··· Given records ···
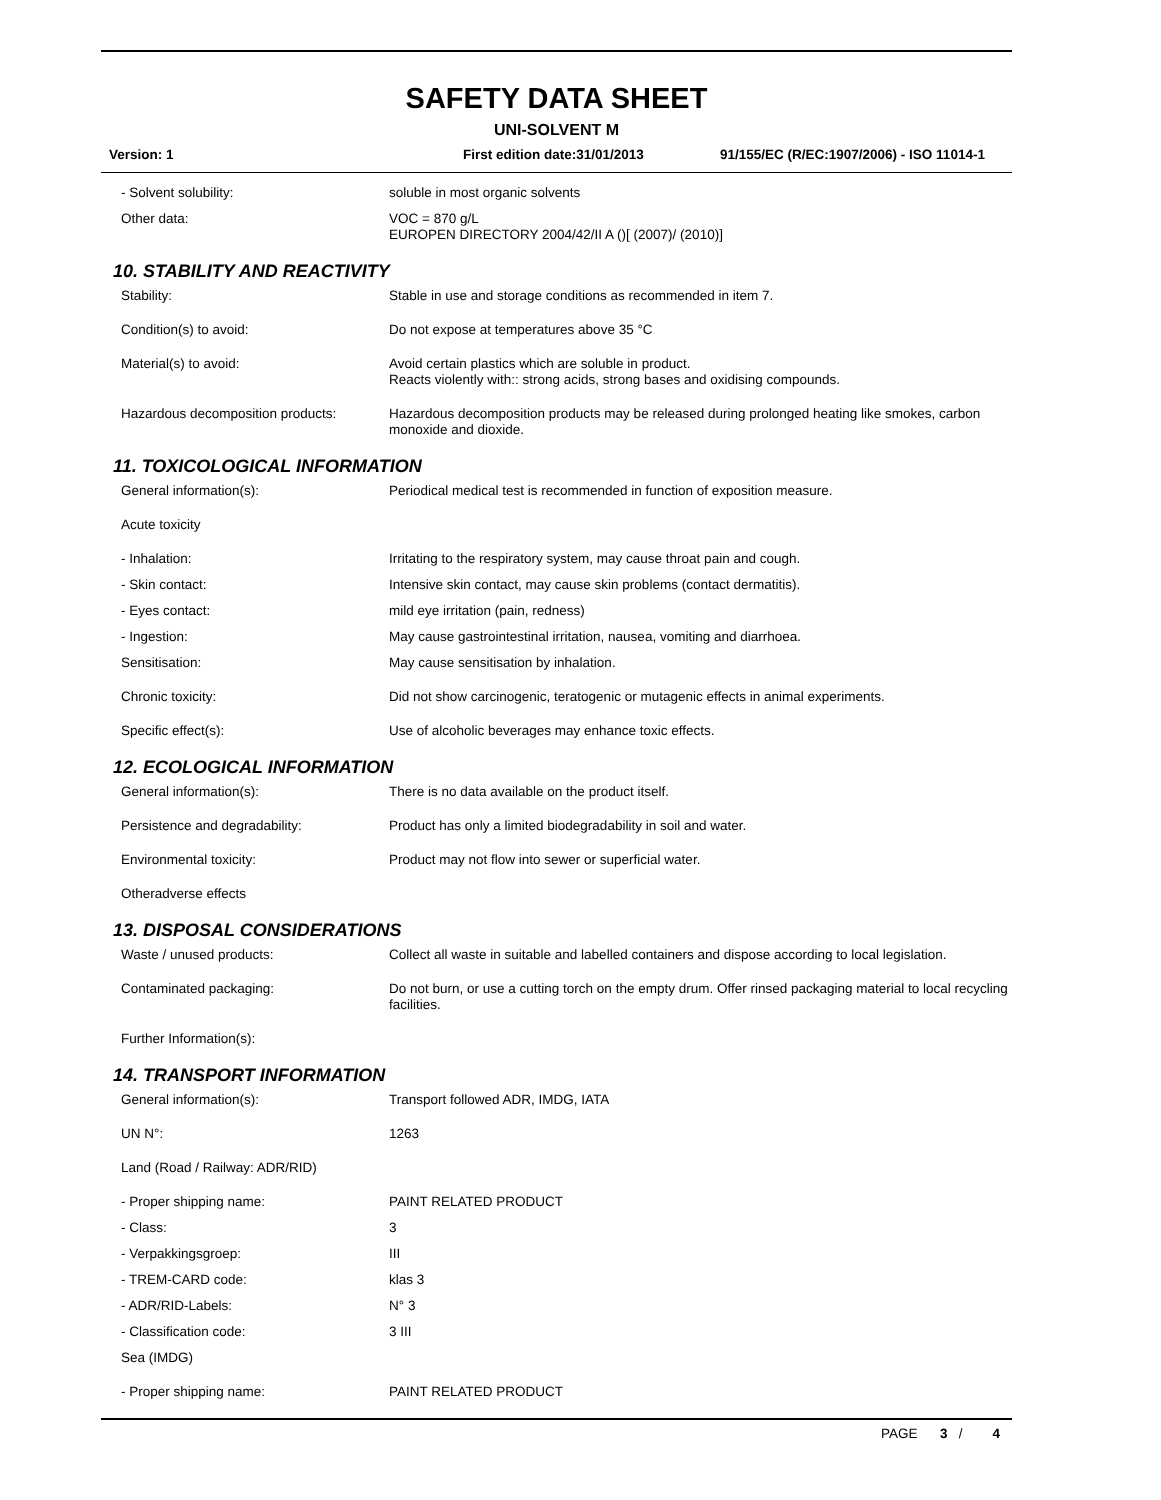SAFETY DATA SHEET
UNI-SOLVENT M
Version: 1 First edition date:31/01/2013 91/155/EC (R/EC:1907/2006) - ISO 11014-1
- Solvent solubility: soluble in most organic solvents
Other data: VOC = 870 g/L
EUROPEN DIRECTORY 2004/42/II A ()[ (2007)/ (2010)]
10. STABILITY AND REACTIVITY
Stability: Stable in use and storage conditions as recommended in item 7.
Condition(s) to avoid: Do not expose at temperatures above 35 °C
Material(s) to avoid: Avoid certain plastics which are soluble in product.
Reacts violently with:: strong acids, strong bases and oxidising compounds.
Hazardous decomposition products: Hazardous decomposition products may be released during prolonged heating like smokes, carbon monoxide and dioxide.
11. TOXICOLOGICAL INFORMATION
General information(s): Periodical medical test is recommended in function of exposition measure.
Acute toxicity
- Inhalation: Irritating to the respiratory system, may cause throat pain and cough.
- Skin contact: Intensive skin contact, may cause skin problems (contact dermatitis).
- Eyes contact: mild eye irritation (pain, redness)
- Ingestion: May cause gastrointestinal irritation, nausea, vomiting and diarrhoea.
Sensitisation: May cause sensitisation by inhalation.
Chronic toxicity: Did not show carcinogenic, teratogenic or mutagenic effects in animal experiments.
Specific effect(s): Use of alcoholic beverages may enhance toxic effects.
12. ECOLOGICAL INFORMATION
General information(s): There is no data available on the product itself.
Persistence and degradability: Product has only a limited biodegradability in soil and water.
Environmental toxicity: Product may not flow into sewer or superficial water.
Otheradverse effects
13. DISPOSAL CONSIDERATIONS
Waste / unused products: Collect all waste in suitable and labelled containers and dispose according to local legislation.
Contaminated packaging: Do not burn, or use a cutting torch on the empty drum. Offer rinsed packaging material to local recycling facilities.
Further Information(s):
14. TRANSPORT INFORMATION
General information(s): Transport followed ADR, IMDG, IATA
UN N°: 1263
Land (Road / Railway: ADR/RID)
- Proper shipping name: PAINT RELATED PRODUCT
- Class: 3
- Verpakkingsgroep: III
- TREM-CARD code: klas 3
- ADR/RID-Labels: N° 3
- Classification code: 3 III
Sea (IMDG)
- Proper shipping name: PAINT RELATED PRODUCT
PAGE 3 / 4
···
Problem description: Every line from the one containing "Waste / unused" through the end of the data must be repeated exactly, and no other line.

Solution to the problem:
Waste / unused products: Collect all waste in suitable and labelled containers and dispose according to local legislation.
Contaminated packaging: Do not burn, or use a cutting torch on the empty drum. Offer rinsed packaging material to local recycling facilities.
Further Information(s):
14. TRANSPORT INFORMATION
General information(s): Transport followed ADR, IMDG, IATA
UN N°: 1263
Land (Road / Railway: ADR/RID)
- Proper shipping name: PAINT RELATED PRODUCT
- Class: 3
- Verpakkingsgroep: III
- TREM-CARD code: klas 3
- ADR/RID-Labels: N° 3
- Classification code: 3 III
Sea (IMDG)
- Proper shipping name: PAINT RELATED PRODUCT
PAGE 3 / 4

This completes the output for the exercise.